Domestic Economy

Railroad Projects Whistle Ahead

Railroad Projects Whistle Ahead
Railroad Projects Whistle Ahead

Negotiations to finalize foreign investment deals Iran recently signed with global construction and transportation companies to help upgrade the country’s underdeveloped railroads are making progress.

The deals entail construction of new freight and passenger projects, electrification of railroads and the launch of high-speed trains.

A $5 billion railroad project, whose preliminary deal was signed between Tehran and Seoul during the South Korean President Park Geun-hye’s visit to Iran in April, is the latest in the cards.

The construction of the 540-kilometer railroad, which will connect the central city of Isfahan to the cities of Shahr-e-Kord in Chaharmahal-Bakhriari Province and Ahvaz in southwestern Khuzestan Province, is scheduled to start by the end of the current Iranian year (March 2016), according to Qasem Soleimani Dashtaki, governor general of Chaharmahal-Bakhtiari Province.

“South Korean engineering and construction conglomerate Daelim Industrial Company is the main investor of the project,” IRNA quoted the official as saying.

According to Dashtaki, studies on construction and financing of the project will be carried out in the next seven months.

The grand project will see the construction of several freight and passenger stations, rail bridges and tunnels across the route.

Dashtaki said the project will serve as a rail connection between Iran’s central regions to free waters.

“It will mark a turnaround in passenger and freight transportation by reducing road casualties and transportation costs,” he said.

Currently, roads account for up to 90% of transit in Iran, which is way above global average.

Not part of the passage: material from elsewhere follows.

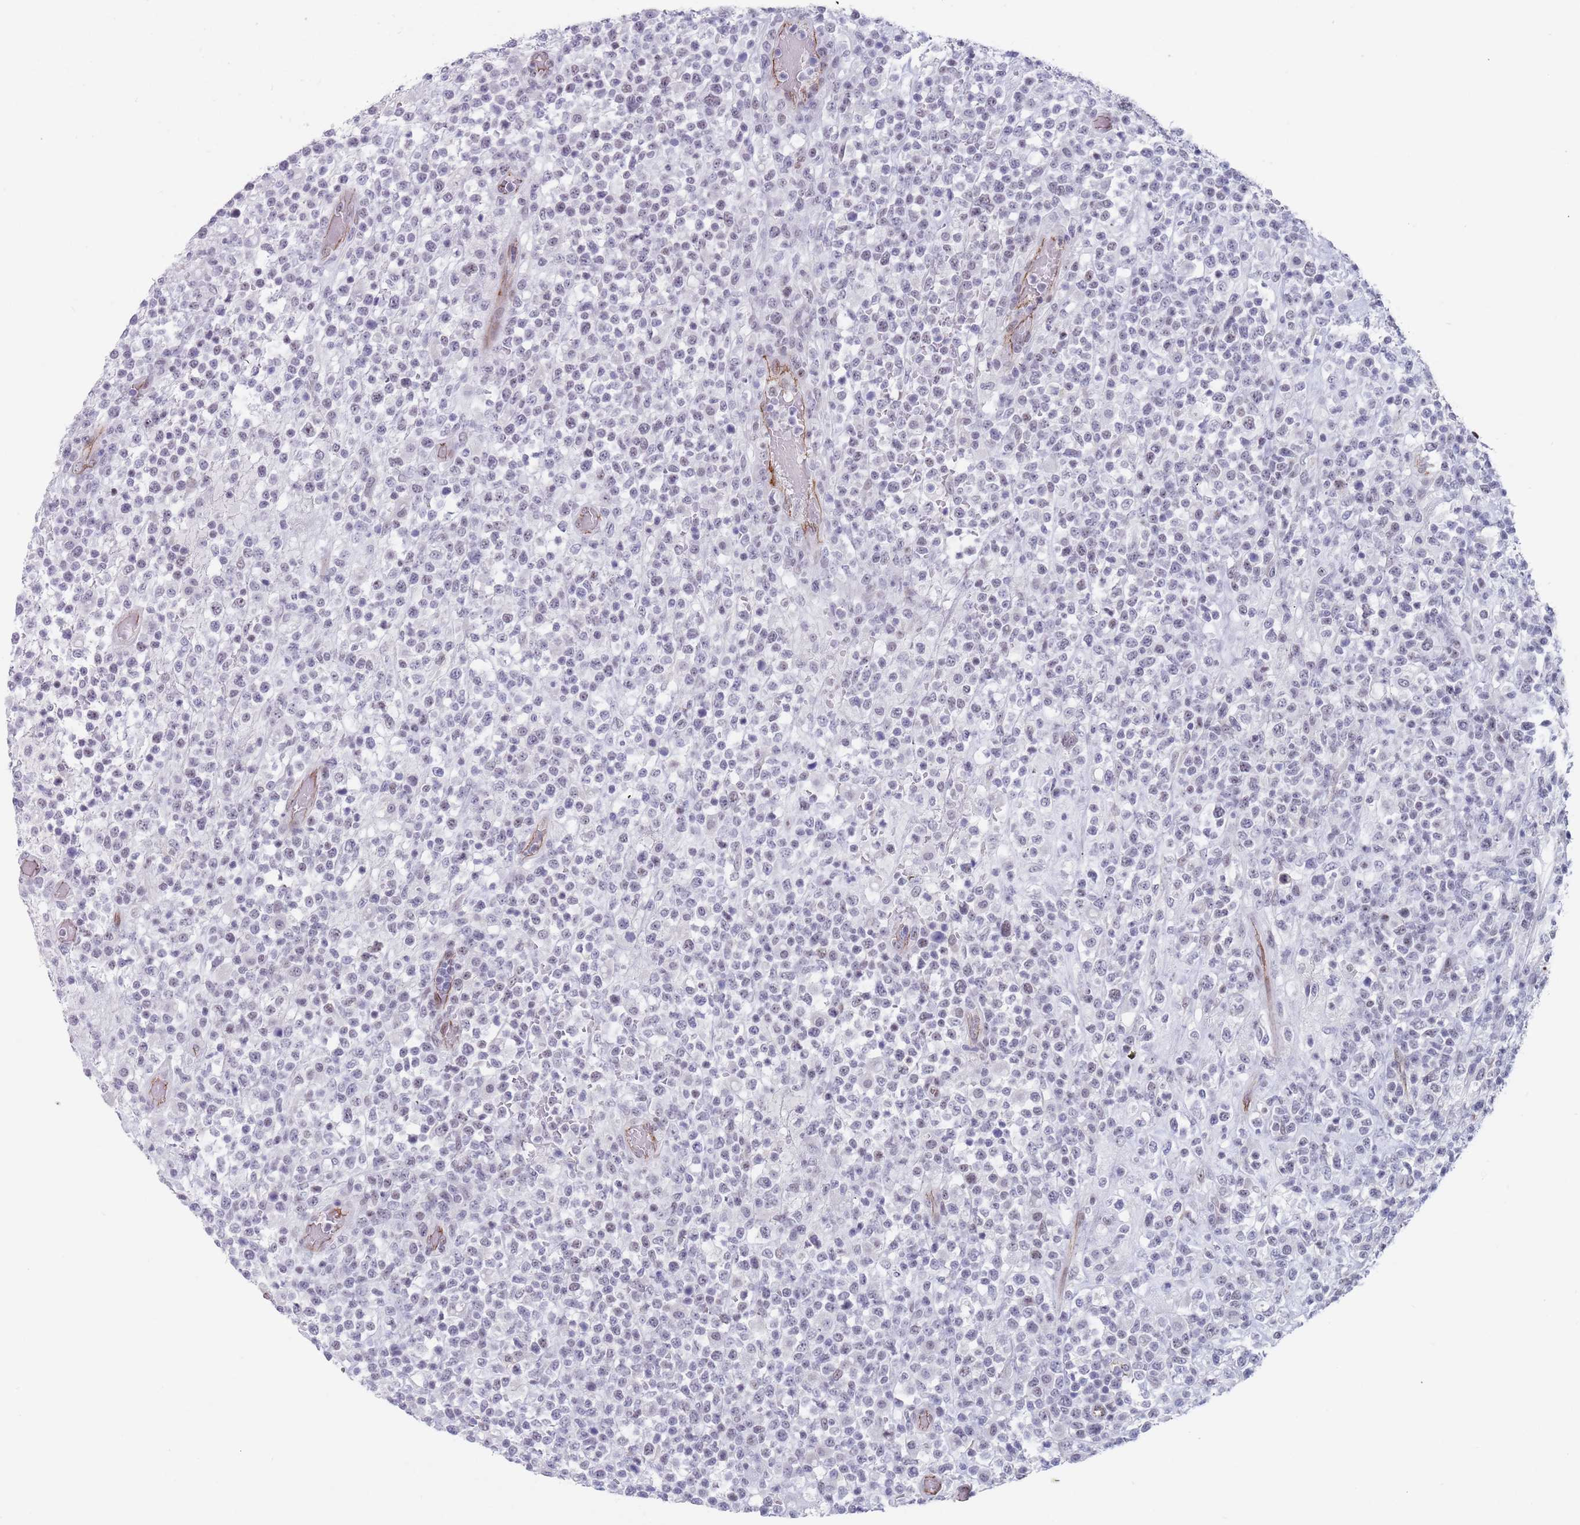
{"staining": {"intensity": "negative", "quantity": "none", "location": "none"}, "tissue": "lymphoma", "cell_type": "Tumor cells", "image_type": "cancer", "snomed": [{"axis": "morphology", "description": "Malignant lymphoma, non-Hodgkin's type, High grade"}, {"axis": "topography", "description": "Colon"}], "caption": "Human lymphoma stained for a protein using immunohistochemistry reveals no expression in tumor cells.", "gene": "OR5A2", "patient": {"sex": "female", "age": 53}}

The lower cost and fuel efficiency of rail transport have galvanized Iranian officials into considering a major overhaul of the domestic rail system.

  Joining the Dots Along North-South Corridor

Iran has long been the center of attention in regional transportation with mega projects like the so-called International North-South Transport Corridor and New Silk Road.

INSTC, a major international project that seeks to connect India to Europe and Central Asia via Iran and Azerbaijan, is making good headway.

Tehran and Baku lately signed investment agreements to complete the missing rail links along the route, including a rail route between the Iranian cities of Qazvin, Rasht and Astara.

Deputy minister of roads and urban development, Ali Nourzad, earlier said the International Bank of Azerbaijan has approved a $500 million loan for the construction of the Rasht-Astara section, which is estimated to cost about $1.1 billion.

“The details of the loan are currently being discussed,” he said.

Nourzad did not specify the source from where Iran plans to obtain the remainder of the funds.

The Rasht-Astara section, according to Nourzad, is scheduled to be completed in four years and will be linked to Azerbaijan after the Iranian city of Astara is connected to a city in Azerbaijan with the same name. The construction of this route is currently underway.

On the Qazvin-Rasht section, Nourzad said this project has already made 93% progress and will be completed by March 2017.

  Drawing on Siemens Technology

Iran has also banked on FDIs for the construction of electrified tracks and high-speed rail lines by major European companies such as Siemens.

Islamic Republic of Iran Railways has lately signed several memoranda of understanding with the German conglomerate’s transportation subsidiary, Siemens Mobility.

As per the agreements, Siemens will be in charge of electrification of Tehran-Mashhad Railroad, equipping the route with signaling systems, supplying locomotives and extending full maintenance services.

The overhaul is expected to cut the journey between Tehran and Mashhad from about 12 hours to six, and increase freight capacity to 10 million tons a year.

This route is part of China’s New Silk Road that runs from Urumqi in western China, through Kazakhstan and Uzbekistan, hitting Ashgabat in Turkmenistan before crossing south into Iran and down to Mashhad.

Under another deal for a Tehran-Isfahan high-speed railroad, Siemens is to prepare a proposal, including technical and financial requirements for the procurement of high-speed locomotives and signaling systems for the route.

The rail linking Tehran, Qom and Isfahan is a modern double-tracked line running at 200 kilometers per hour. It is the only high-speed project presently underway in Iran.

Work on the $2.7 billion project, which began in February 2015, was undertaken by the China Railway Engineering Corporation and Iran’s Khatam Al-Anbia engineering firm. Completion is scheduled for 2019.

AREP, the multidisciplinary design arm of French state-owned rail operator SNCF, has won the project for constructing stations.

In October 2015, Iran signed an agreement worth €1.2 billion with Russia for the electrification of the 450-kilometer-long Garmsar-Incheh Boroun Railroad in northern Iran within three years.

The route starts from Garmsar Station in Semnan Province and passes through Mazandaran Province to end at Gorgan Station.

IRIR Chief Mohsen Pourseyyed-Aqaei said in October that at least $25 billion worth of investment are needed to develop railroad projects across the country.